触りながら学んで
試行錯誤してみよう!

 他方、現代においては、新しいテクノロジーが次から次に出てくるせいで、もはやどれが有益なのかよくわからないということも、「ミーハーする」が失われてしまう原因かもしれません。

 新しいものにはやはり「玉石混淆」の側面があります。

 なかには、本当にすぐ消えてしまう一過性のサービスもありますし、企業側が話題づくりとしてこっそり「バズ」を仕掛けているようなケースもあります。

 それを踏まえるなら、最新のテクノロジーを「すべて活用する」というのは現実的ではないでしょう。

 ただ、もしそうなのだとしても、「新しいものをとにかくいったんいじってみよう」とする姿勢は、学びをやめない生き方にとってきわめて重要です。

 ひとまず手を動かして試行錯誤するなかで、物事の仕組みを理解したり、新しいアイデアを生み出したりする――そうした学びのスタイルは「ティンカリング(Tinkering)」と呼ばれています。

 これはもともと、昔のヨーロッパで鍋や道具の修理をして回った「修理屋(Tinker)」に由来する言葉です。

 子どもが新しいおもちゃで遊ぶときには、いちいち説明書を読んだりしません。

『学びをやめない生き方入門』『学びをやめない生き方入門』(中原 淳ほか、テオリア)

 とにかく触って試してみながら、その遊び方を発見・創造していきます。

 このようなティンカリングのプロセスは、人々の創造性を刺激し、革新的な解決策を生み出すことにもつながります。

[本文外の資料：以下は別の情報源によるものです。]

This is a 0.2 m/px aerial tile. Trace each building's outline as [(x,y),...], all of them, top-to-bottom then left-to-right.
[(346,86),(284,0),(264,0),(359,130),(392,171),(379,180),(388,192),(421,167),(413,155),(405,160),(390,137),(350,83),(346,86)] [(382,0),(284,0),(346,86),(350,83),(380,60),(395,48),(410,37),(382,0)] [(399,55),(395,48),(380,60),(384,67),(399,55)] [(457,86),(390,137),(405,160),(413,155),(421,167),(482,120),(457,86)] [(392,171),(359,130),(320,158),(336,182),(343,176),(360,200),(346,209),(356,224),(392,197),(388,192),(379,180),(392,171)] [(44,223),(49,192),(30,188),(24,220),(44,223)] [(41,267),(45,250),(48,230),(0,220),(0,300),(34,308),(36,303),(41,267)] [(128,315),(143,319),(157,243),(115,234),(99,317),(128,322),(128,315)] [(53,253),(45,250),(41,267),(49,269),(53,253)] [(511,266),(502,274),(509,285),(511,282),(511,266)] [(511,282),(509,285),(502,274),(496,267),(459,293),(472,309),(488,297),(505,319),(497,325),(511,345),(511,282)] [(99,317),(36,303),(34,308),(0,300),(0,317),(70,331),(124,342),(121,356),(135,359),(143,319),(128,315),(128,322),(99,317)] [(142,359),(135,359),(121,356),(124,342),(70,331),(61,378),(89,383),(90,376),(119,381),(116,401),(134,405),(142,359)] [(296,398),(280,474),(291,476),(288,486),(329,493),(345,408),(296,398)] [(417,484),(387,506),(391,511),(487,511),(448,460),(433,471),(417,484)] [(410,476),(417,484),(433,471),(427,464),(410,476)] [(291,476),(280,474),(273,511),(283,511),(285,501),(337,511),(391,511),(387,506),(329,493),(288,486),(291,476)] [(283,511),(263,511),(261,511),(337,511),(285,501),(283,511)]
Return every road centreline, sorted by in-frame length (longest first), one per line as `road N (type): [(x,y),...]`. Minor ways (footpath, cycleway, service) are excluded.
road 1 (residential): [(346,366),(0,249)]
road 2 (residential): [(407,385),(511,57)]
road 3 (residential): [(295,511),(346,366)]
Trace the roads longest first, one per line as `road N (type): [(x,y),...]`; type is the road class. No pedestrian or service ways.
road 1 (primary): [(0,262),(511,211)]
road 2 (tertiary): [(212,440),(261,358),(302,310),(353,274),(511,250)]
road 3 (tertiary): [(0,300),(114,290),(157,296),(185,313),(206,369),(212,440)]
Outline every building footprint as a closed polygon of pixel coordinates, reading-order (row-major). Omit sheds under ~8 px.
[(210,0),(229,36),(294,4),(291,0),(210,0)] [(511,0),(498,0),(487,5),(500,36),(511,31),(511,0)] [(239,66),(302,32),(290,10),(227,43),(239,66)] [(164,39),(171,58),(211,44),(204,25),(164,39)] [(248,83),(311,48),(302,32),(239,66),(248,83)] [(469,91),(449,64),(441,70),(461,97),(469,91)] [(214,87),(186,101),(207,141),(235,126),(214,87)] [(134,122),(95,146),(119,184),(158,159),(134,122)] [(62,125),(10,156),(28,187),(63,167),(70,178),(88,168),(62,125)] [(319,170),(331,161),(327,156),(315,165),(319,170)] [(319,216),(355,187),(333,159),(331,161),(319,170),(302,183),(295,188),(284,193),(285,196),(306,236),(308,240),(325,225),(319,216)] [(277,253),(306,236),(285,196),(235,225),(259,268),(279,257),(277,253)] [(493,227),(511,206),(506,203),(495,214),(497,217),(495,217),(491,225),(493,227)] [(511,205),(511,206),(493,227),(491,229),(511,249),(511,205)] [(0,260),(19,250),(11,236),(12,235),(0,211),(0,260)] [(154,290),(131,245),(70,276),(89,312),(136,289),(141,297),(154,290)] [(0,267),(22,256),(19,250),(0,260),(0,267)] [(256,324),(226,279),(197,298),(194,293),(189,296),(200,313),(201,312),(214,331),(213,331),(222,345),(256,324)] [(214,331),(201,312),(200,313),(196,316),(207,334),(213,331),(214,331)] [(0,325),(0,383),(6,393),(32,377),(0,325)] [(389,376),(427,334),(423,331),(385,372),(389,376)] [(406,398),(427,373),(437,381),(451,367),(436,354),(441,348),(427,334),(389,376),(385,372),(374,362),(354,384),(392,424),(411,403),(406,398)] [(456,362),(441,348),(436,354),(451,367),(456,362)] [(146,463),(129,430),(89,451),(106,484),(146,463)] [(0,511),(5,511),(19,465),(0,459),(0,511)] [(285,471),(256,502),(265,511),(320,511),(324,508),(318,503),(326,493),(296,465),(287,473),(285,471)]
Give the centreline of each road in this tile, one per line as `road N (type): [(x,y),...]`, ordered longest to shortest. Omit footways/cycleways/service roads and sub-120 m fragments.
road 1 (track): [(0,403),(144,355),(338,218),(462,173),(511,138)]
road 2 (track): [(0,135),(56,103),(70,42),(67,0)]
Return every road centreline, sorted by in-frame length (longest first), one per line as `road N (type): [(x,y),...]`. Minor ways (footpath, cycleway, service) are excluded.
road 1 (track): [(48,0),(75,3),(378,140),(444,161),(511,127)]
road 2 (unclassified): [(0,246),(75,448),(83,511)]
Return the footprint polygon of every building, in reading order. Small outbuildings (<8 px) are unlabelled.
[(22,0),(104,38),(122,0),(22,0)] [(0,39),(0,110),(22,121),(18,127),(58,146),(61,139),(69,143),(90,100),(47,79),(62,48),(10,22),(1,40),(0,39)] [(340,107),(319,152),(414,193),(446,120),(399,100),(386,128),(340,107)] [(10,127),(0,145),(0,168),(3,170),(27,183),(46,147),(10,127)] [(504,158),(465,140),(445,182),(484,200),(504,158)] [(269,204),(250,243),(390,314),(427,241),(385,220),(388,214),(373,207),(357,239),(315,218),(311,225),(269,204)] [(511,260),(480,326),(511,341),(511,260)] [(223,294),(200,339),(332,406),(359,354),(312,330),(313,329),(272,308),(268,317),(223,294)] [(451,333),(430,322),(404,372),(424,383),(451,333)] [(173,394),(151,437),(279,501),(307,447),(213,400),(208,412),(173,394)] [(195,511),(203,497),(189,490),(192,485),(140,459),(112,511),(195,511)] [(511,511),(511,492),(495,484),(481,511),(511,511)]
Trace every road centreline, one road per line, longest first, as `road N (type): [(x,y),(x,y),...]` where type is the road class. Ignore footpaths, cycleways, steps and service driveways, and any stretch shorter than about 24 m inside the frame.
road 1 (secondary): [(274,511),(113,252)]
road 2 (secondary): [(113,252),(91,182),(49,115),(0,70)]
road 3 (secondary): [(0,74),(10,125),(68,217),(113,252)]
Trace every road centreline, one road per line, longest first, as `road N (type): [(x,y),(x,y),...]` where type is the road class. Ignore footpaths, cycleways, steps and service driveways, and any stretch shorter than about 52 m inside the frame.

「ミーハーする」は、まさにこのティンカリングに通ずる学びのあり方なのです。

 現代では、ほとんどの最新テクノロジーは、ひとまず無料で試せるようになっています。

 それほどお金や時間をかける必要もないため、リスクはほとんどありません。「気軽に試してみて、合わなければやめればいい」――それくらいの感覚で、「いったんいじってみる」ことが大切なのです。